It is loosely divided into different sections, each one with their own flavour. Sections 1, 2 & 3 are derived from Neel Nanda's notebook Exploratory_Analysis_Demo. The flavour of these exercises is experimental and loose, with a focus on demonstrating what exploratory analysis looks like in practice with the transformerlens library. They skimp on rigour, and instead try to speedrun the process of finding suggestive evidence for this circuit. The code and exercises are simple and generic, but accompanied with a lot of detail about what each stage is doing, and why (plus several optional details and tangents). Section 4 introduces you to the idea of path patching, which is a more rigorous and structured way of analysing the model's behaviour. Here, you'll be replicating some of the results of the paper, which will serve to rigorously validate the insights gained from earlier sections. It's the most technically dense of all five sections. Lastly, sections 5 & 6 are much less structured, and have a stronger focus on open-ended exercises & letting you go off and explore for yourself.

Which exercises you want to do will depend on what you're hoping to get out of these exercises. For example:

You want to understand activation patching - 1, 2, 3
You want to get a sense of how to do exploratory analysis on a model - 1, 2, 3
You want to understand activation and path patching - 1, 2, 3, 4
You want to understand the IOI circuit fully, and replicate the paper's key results - 1, 2, 3, 4, 5
You want to understand the IOI circuit fully, and replicate the paper's key results (but you already understand activation patching) - 1, 2, 4, 5
You want to understand IOI, and then dive deeper e.g. by looking for more circuits in models or investigating anomalies - 1, 2, 3, 4, 5, 6

Note - if you find yourself getting frequent CUDA memory errors, you can periodically call torch.cuda.empty_cache() to free up some memory.

Each exercise will have a difficulty and importance rating out of 5, as well as an estimated maximum time you should spend on these exercises and sometimes a short annotation. You should interpret the ratings & time estimates relatively (e.g. if you find yourself spending about 50% longer on the exercises than the time estimates, adjust accordingly). Please do skip exercises / look at solutions if you don't feel like they're important enough to be worth doing, and you'd rather get to the good stuff!

The purpose / structure of these exercises

At a surface level, these exercises are designed to take you through the indirect object identification circuit. But it's also designed to make you a better interpretability researcher! As a result, most exercises will be doing a combination of:

Showing you some new feature/component of the circuit, and
Teaching you how to use tools and interpret results in a broader mech interp context.

A key idea to have in mind during these exercises is the spectrum from simpler, more exploratory tools to more rigorous, complex tools. On the simpler side, you have something like inspecting attention patterns, which can give a decent (but sometimes misleading) picture of what an attention head is doing. These should be some of the first tools you reach for, and you should be using them a lot even before you have concrete hypotheses about a circuit. On the more rigorous side, you have something like path patching, which is a pretty rigorous and effortful tool that is best used when you already have reasonably concrete hypotheses about a circuit. As we go through the exercises, we'll transition from left to right along this spectrum.

The IOI task

The first step when trying to reverse engineer a circuit in a model is to identify what capability we want to reverse engineer. Indirect Object Identification is a task studied in Redwood Research's excellent Interpretability in the Wild paper (see Neel Nanda's interview with the authors or Kevin Wang's Twitter thread for an overview). The task is to complete sentences like "When Mary and John went to the store, John gave a drink to" with " Mary" rather than " John".

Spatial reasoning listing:
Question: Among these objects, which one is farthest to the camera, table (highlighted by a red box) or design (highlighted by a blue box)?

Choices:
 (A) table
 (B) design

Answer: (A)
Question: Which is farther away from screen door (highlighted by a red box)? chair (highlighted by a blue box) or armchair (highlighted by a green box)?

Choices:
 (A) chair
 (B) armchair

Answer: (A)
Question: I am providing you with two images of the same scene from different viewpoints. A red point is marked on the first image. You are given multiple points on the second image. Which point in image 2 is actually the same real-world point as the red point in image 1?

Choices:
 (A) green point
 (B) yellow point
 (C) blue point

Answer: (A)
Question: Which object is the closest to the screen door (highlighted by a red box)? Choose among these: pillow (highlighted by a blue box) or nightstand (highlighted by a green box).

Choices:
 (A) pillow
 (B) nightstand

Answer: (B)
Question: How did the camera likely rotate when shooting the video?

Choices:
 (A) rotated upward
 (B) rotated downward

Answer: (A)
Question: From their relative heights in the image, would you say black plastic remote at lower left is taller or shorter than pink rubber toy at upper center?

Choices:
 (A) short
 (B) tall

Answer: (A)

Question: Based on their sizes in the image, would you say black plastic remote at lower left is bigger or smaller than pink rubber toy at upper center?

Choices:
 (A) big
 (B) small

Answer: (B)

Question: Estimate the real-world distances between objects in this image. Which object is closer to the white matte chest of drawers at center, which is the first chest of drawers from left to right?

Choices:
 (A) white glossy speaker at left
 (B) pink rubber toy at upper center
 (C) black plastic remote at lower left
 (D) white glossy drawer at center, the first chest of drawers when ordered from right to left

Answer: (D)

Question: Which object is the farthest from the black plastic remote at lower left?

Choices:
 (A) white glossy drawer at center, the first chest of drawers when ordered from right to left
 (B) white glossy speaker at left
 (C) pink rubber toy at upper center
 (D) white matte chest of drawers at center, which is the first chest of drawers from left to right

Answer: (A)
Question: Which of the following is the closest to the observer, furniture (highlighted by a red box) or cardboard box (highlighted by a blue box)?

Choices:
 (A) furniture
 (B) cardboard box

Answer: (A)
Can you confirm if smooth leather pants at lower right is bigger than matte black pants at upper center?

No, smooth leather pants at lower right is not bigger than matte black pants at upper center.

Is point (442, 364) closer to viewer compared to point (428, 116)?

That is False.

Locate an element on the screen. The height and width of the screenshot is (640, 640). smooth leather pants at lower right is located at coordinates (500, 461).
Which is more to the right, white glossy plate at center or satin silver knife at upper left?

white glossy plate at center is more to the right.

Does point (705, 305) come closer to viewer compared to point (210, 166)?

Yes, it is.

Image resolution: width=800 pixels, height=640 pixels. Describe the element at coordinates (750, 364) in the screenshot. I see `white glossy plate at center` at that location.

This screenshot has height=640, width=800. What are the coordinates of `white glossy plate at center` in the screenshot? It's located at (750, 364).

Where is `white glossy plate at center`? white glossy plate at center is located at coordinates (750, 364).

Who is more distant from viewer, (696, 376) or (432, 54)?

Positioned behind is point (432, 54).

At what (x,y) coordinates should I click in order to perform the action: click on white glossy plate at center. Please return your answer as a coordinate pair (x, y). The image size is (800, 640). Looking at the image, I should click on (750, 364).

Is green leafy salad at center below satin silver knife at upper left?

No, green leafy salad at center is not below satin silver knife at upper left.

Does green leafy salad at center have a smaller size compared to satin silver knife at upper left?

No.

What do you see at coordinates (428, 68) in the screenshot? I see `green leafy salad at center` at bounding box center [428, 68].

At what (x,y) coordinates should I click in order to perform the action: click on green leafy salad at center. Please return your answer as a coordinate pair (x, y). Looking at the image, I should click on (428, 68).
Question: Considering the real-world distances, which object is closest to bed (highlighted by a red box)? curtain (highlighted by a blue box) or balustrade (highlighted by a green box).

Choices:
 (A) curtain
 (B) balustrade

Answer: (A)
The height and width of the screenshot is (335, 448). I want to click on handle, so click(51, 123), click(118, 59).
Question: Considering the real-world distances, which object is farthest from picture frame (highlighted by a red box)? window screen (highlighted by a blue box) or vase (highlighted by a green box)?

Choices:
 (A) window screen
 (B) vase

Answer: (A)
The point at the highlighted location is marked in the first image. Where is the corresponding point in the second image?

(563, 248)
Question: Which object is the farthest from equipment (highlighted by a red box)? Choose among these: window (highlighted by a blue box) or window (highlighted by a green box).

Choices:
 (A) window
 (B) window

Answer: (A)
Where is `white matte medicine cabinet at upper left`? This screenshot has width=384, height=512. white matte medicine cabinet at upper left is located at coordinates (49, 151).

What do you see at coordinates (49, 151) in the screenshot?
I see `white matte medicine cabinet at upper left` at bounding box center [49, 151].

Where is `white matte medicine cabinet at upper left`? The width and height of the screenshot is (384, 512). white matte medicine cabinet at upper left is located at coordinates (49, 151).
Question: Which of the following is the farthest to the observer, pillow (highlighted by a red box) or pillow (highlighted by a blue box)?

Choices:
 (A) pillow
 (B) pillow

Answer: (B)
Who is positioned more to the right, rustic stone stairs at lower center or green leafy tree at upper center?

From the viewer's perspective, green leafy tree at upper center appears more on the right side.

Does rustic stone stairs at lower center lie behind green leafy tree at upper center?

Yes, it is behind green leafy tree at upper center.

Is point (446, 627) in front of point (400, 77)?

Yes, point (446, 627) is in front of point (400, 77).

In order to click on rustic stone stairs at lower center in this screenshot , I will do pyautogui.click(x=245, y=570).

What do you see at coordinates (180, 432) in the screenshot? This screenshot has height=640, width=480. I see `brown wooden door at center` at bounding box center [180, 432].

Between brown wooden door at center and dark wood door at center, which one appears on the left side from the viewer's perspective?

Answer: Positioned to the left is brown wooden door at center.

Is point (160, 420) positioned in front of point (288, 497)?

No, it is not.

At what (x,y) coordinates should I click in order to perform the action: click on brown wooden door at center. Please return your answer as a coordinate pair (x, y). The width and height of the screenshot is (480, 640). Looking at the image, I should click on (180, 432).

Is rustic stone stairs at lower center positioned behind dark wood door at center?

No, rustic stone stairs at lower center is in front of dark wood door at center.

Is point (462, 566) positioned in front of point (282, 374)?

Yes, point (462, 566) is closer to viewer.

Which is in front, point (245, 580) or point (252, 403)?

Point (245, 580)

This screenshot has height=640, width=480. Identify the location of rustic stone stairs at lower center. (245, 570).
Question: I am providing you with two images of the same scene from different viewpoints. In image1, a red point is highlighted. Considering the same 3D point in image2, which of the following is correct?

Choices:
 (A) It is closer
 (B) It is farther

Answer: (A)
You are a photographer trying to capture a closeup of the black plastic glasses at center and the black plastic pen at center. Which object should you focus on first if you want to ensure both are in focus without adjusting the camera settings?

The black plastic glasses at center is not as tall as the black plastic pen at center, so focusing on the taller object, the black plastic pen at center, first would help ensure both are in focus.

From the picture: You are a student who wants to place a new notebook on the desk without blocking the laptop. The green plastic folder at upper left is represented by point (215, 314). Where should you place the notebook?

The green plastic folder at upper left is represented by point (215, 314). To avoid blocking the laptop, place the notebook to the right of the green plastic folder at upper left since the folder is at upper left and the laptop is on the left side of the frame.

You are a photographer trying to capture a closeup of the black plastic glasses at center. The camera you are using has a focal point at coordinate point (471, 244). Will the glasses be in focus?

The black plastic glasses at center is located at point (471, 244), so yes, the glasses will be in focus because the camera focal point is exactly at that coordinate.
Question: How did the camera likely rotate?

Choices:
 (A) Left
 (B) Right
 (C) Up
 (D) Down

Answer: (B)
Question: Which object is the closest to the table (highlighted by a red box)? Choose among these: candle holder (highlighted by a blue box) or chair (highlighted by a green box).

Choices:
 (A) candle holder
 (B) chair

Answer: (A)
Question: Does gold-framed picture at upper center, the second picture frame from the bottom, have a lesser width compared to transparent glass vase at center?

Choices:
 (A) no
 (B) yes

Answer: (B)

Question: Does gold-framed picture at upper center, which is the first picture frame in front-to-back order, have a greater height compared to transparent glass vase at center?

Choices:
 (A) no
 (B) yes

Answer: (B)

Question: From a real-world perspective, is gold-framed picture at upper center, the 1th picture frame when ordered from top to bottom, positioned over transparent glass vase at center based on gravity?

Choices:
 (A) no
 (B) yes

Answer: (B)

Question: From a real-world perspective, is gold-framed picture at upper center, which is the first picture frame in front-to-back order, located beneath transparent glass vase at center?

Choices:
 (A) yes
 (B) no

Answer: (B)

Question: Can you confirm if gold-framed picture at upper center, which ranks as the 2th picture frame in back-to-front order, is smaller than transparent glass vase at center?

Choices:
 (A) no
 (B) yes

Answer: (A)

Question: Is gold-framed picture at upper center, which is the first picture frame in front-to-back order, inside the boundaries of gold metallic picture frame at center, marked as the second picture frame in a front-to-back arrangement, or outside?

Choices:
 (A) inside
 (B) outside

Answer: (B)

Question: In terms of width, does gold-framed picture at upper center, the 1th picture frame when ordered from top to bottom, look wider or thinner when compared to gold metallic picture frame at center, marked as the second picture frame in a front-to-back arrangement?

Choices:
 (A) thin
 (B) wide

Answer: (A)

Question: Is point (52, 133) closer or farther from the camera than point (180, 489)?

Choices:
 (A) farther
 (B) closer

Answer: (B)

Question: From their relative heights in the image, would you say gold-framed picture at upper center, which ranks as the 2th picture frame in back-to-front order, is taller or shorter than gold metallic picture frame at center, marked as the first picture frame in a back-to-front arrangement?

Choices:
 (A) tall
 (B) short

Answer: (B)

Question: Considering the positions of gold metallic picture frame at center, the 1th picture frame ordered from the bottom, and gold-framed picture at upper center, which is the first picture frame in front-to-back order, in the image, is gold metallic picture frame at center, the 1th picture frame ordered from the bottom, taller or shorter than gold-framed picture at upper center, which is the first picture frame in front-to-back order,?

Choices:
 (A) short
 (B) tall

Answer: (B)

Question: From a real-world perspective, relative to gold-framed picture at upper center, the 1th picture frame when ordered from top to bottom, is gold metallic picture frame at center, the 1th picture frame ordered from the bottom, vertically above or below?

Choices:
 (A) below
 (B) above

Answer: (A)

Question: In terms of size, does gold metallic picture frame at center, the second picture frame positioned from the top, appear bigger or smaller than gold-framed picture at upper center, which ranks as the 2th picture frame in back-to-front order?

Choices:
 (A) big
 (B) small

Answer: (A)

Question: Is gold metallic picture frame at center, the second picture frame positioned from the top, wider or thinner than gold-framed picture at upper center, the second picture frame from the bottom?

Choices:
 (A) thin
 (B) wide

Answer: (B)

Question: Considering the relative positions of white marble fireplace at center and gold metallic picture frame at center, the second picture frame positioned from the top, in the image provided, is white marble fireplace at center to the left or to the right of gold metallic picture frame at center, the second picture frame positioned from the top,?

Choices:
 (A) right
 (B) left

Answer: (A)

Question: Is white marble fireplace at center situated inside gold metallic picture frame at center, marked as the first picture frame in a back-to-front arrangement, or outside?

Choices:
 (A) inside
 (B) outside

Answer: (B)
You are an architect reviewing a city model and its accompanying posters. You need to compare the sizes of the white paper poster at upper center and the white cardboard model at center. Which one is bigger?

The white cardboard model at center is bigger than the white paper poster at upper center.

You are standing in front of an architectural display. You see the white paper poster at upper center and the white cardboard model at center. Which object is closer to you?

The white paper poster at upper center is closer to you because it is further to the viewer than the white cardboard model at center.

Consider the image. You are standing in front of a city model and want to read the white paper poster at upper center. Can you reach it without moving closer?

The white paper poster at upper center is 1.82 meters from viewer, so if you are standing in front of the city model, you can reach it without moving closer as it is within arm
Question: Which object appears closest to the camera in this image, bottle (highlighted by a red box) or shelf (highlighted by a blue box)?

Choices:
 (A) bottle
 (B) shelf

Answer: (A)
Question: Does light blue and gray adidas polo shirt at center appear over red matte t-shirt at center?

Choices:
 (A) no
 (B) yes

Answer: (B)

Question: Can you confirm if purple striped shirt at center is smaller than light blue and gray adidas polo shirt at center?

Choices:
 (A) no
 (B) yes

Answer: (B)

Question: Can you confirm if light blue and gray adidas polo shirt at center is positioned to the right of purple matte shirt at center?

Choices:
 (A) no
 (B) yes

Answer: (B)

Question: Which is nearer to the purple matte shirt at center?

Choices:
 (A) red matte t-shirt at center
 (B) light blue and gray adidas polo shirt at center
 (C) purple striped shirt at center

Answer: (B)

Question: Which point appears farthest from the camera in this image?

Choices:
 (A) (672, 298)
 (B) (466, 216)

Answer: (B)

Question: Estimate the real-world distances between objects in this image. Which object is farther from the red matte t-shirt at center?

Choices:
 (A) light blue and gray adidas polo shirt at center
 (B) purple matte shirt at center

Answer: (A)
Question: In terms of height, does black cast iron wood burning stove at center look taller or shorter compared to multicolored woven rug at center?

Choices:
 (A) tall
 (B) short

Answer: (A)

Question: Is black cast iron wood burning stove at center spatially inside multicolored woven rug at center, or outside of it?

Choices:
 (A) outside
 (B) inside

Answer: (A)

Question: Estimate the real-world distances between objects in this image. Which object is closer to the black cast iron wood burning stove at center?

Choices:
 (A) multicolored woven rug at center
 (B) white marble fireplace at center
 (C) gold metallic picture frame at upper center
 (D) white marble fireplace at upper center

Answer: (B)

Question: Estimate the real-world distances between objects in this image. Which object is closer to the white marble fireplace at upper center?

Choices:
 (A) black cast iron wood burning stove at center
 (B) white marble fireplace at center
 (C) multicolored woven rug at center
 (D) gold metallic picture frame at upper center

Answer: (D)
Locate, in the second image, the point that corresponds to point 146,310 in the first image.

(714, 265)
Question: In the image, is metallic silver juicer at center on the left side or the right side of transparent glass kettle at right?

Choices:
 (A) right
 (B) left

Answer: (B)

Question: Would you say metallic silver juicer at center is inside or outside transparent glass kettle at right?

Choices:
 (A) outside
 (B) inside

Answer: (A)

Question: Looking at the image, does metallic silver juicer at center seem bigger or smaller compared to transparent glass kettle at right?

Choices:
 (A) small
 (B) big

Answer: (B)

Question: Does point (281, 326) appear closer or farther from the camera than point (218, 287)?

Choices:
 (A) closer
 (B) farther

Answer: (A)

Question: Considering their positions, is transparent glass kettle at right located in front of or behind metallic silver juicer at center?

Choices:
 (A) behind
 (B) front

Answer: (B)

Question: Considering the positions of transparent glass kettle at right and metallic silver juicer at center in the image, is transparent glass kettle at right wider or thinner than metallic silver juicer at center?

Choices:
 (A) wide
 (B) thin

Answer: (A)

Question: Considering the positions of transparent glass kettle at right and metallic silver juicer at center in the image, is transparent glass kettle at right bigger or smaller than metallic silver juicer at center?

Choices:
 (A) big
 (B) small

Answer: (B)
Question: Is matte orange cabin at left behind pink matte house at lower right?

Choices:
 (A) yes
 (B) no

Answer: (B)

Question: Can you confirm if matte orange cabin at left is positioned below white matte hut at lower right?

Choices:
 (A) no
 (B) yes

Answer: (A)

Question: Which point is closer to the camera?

WHAT TO DO:
[A] Check each statement against the exercise guide and answer yes or no for each, quoting the words of the guide that decide it. (i) Section 4 is the most technically dense section. (ii) Someone who already understands activation patching and wants to replicate the paper's key results should do sections 1, 2, 3, 4, 5. (iii) Path patching is best used before you have concrete hypotheses about a circuit.
[B] From the listing, extract the lines from the one with "Is point (462, 566)" to the one with "the camera settings?", both included, and reproduce them without any change.
The exercise guide and the listing have no connection to each other.

RESULTS OF THE EXERCISE:
[A]
(i) Yes: "It's the most technically dense of all five sections."
(ii) No: "You want to understand the IOI circuit fully, and replicate the paper's key results (but you already understand activation patching) - 1, 2, 4, 5"
(iii) No: "best used when you already have reasonably concrete hypotheses about a circuit"

[B]
Is point (462, 566) positioned in front of point (282, 374)?

Yes, point (462, 566) is closer to viewer.

Which is in front, point (245, 580) or point (252, 403)?

Point (245, 580)

This screenshot has height=640, width=480. Identify the location of rustic stone stairs at lower center. (245, 570).
Question: I am providing you with two images of the same scene from different viewpoints. In image1, a red point is highlighted. Considering the same 3D point in image2, which of the following is correct?

Choices:
 (A) It is closer
 (B) It is farther

Answer: (A)
You are a photographer trying to capture a closeup of the black plastic glasses at center and the black plastic pen at center. Which object should you focus on first if you want to ensure both are in focus without adjusting the camera settings?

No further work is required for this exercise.